- [Instructions for the task]
Could you reproduce the material verbatim from its very start up to and including the line with "- Run openfisca-core", leaving the pictures out of your answer?

- [Material to process]
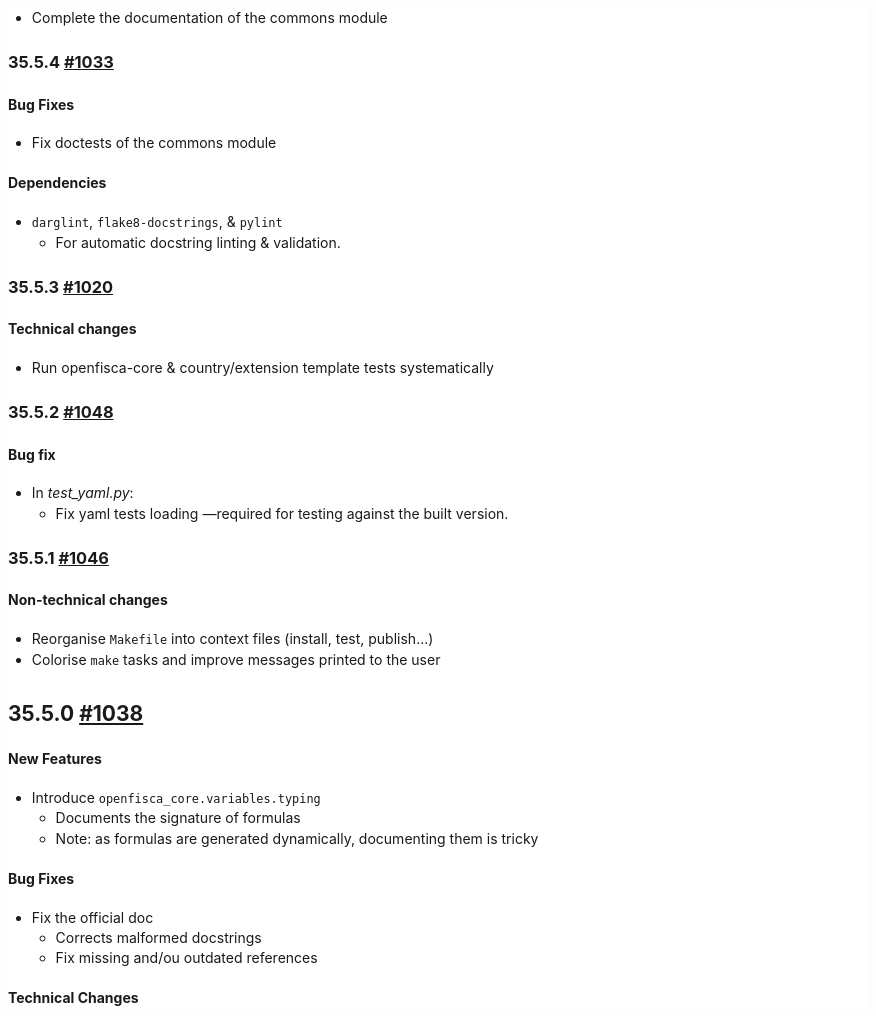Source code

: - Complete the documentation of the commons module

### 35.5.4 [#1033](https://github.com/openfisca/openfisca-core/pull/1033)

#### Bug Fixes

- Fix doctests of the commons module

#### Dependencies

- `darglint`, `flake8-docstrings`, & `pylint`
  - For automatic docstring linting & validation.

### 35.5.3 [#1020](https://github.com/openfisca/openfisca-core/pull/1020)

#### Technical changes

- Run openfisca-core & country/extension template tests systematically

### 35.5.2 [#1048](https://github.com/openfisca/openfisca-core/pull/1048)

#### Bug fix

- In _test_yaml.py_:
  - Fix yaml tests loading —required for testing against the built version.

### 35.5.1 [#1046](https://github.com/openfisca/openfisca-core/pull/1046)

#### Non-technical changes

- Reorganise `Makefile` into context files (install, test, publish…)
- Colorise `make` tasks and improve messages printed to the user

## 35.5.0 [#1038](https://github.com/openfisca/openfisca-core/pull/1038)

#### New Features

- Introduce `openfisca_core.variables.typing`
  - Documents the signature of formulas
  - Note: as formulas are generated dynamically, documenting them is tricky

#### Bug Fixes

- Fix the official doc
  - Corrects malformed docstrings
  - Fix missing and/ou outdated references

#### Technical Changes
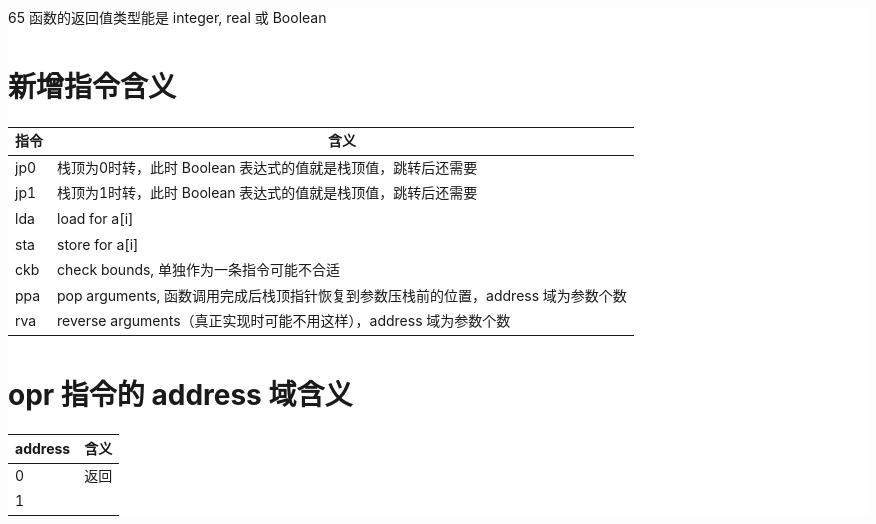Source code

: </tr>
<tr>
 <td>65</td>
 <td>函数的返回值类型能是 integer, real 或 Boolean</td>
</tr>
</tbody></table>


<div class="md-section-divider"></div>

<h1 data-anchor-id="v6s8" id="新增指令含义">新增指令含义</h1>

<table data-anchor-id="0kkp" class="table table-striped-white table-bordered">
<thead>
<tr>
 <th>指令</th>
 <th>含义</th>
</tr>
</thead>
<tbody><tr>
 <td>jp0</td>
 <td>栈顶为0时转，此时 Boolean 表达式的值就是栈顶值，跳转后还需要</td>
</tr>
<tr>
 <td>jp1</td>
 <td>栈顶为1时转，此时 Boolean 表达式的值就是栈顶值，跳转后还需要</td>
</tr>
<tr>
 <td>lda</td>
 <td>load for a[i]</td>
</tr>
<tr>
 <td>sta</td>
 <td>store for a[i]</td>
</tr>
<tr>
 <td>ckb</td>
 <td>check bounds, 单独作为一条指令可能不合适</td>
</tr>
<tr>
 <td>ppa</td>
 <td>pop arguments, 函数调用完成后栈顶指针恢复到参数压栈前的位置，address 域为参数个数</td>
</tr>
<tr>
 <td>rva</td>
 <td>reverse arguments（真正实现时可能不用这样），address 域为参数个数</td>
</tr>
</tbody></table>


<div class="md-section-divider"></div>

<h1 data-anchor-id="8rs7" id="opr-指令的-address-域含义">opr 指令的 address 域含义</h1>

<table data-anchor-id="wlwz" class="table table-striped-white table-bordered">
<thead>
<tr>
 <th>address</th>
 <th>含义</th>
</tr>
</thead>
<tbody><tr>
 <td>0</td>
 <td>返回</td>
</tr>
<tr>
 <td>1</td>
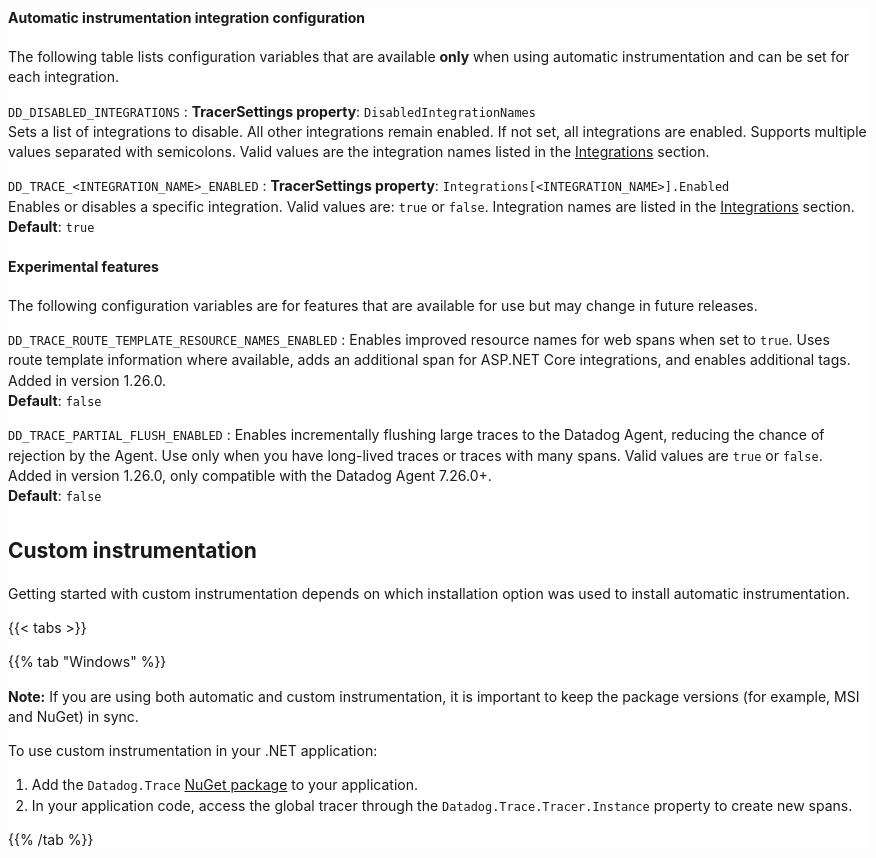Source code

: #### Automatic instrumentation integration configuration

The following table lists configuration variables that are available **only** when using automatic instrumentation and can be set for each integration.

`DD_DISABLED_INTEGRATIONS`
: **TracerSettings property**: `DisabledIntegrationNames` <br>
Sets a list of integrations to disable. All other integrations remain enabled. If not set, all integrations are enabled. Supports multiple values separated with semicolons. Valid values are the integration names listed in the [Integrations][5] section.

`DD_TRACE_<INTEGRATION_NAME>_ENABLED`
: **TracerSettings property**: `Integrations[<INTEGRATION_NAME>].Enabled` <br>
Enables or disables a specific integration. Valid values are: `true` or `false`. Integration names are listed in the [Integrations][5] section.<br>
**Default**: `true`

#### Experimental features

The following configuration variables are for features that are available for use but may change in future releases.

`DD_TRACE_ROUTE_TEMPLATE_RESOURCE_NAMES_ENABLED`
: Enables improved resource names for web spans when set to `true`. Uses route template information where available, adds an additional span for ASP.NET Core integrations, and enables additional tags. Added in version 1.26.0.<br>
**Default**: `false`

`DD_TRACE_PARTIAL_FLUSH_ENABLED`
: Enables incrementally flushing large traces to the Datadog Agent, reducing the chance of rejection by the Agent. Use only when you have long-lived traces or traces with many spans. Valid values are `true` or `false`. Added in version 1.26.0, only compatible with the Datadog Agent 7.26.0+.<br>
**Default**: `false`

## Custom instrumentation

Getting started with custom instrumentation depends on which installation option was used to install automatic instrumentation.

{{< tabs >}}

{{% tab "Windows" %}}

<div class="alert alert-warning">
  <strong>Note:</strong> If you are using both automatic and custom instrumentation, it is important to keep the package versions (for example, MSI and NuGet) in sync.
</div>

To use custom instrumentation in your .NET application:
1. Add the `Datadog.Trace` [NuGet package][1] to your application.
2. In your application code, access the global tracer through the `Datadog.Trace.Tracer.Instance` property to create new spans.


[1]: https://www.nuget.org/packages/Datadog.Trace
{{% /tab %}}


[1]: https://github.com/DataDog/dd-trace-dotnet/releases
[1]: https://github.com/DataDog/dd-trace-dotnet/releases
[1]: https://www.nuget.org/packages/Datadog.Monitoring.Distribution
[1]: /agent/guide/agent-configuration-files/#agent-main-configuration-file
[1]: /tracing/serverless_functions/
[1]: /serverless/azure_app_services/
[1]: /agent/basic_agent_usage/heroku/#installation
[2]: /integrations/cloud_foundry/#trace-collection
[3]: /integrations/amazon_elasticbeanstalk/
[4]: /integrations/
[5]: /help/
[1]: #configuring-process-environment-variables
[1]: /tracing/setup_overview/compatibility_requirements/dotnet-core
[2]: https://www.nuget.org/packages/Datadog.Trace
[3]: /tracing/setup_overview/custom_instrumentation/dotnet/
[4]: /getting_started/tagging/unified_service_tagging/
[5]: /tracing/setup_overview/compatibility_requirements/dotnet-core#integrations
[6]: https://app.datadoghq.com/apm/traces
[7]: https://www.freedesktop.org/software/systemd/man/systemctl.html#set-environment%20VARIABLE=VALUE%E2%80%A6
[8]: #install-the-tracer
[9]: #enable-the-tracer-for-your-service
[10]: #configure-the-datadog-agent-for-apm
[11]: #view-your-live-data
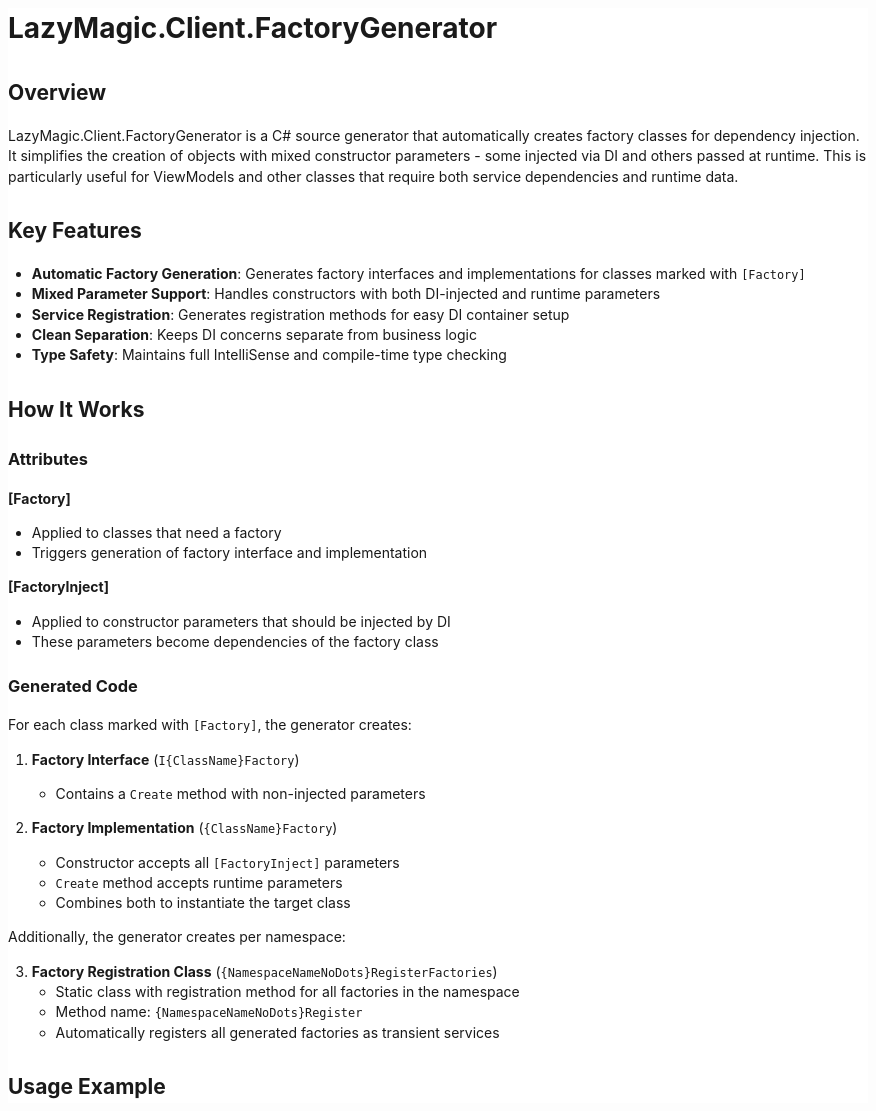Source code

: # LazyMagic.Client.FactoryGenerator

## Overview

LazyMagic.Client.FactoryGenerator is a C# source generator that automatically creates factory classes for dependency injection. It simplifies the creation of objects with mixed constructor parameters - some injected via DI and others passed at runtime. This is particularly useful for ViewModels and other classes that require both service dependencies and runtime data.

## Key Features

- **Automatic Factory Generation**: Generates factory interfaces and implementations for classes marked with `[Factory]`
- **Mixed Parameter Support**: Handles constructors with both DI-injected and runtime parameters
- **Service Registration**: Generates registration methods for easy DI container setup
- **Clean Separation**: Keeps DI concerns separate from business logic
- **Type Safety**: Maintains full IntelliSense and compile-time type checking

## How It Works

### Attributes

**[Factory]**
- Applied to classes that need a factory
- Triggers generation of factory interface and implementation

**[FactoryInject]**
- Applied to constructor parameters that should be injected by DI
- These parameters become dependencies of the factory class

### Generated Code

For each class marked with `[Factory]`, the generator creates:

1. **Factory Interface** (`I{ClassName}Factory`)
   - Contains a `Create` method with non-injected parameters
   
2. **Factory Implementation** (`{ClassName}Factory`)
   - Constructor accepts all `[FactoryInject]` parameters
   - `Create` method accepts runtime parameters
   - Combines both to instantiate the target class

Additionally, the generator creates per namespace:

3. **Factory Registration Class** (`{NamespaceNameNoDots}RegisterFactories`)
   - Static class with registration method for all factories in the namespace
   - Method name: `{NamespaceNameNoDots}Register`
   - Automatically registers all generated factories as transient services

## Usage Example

- [Task output]
Source code

: - Complete the documentation of the commons module

### 35.5.4 [#1033](https://github.com/openfisca/openfisca-core/pull/1033)

#### Bug Fixes

- Fix doctests of the commons module

#### Dependencies

- `darglint`, `flake8-docstrings`, & `pylint`
  - For automatic docstring linting & validation.

### 35.5.3 [#1020](https://github.com/openfisca/openfisca-core/pull/1020)

#### Technical changes

- Run openfisca-core & country/extension template tests systematically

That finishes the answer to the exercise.